DATA IN THIS EXERCISE:
——
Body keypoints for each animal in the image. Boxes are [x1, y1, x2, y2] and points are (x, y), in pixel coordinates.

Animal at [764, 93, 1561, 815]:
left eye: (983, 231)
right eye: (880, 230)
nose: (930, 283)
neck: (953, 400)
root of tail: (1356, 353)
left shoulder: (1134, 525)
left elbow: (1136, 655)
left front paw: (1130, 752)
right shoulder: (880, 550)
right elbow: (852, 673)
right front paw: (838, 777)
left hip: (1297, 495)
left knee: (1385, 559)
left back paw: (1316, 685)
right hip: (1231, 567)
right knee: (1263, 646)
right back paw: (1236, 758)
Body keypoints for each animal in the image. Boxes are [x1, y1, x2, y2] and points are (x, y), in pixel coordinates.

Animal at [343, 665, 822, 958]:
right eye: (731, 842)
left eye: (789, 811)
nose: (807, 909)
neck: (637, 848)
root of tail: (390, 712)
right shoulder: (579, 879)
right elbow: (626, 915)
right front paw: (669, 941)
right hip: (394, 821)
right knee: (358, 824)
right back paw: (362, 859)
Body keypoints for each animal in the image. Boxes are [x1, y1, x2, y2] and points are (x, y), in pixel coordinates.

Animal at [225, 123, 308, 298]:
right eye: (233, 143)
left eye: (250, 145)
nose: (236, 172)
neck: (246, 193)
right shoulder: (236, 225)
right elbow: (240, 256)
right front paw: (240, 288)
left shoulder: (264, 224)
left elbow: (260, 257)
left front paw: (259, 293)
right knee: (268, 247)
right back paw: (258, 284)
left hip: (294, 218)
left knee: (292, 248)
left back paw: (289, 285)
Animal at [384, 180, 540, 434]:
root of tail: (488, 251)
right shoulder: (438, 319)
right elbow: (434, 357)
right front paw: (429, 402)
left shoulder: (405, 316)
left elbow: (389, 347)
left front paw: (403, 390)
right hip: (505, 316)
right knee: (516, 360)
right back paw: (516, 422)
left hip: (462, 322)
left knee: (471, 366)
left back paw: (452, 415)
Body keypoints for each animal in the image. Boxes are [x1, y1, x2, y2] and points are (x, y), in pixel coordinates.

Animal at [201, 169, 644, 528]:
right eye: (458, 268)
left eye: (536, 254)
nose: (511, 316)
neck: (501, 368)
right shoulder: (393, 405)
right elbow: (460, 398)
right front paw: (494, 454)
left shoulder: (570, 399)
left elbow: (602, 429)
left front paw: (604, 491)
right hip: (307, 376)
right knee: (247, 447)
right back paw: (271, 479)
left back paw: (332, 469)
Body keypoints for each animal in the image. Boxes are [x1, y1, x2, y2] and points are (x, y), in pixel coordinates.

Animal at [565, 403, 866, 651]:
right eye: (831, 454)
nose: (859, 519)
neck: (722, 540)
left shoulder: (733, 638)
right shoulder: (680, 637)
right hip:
——
TASK DETAILS:
Every line above that includes "elbow" counts toward one total; give that total by itself.

EXERCISE ANSWER:
9